(Stored dataset entries)
....

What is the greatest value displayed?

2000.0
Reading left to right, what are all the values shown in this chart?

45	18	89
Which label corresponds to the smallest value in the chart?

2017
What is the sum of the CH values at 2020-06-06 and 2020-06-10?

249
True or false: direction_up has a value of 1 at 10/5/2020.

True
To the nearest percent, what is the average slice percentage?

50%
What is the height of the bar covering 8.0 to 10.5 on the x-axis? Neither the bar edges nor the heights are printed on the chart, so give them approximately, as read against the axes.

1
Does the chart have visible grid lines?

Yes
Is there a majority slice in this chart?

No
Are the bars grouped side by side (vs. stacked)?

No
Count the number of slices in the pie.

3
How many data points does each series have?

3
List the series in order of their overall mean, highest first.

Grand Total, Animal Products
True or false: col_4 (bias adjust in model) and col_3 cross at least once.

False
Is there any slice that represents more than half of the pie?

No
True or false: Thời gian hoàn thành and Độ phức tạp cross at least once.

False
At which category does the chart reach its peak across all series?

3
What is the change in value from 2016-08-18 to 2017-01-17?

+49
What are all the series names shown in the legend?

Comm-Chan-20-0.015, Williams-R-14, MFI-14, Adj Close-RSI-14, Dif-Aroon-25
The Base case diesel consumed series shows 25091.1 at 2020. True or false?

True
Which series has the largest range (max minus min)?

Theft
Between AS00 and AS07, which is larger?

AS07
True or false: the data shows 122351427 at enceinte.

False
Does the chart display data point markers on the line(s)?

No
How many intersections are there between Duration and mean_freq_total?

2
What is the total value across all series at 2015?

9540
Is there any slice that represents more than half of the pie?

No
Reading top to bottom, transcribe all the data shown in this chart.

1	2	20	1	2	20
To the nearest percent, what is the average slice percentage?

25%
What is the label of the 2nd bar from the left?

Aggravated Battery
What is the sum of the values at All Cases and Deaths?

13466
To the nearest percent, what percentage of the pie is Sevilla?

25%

....

→ Aim of the exercise: Copy out the entries above word for word, starting at the first line and ending at the line containing "What is the sum of the CH", including both of those lines.

→ Exercise response:
What is the greatest value displayed?

2000.0
Reading left to right, what are all the values shown in this chart?

45	18	89
Which label corresponds to the smallest value in the chart?

2017
What is the sum of the CH values at 2020-06-06 and 2020-06-10?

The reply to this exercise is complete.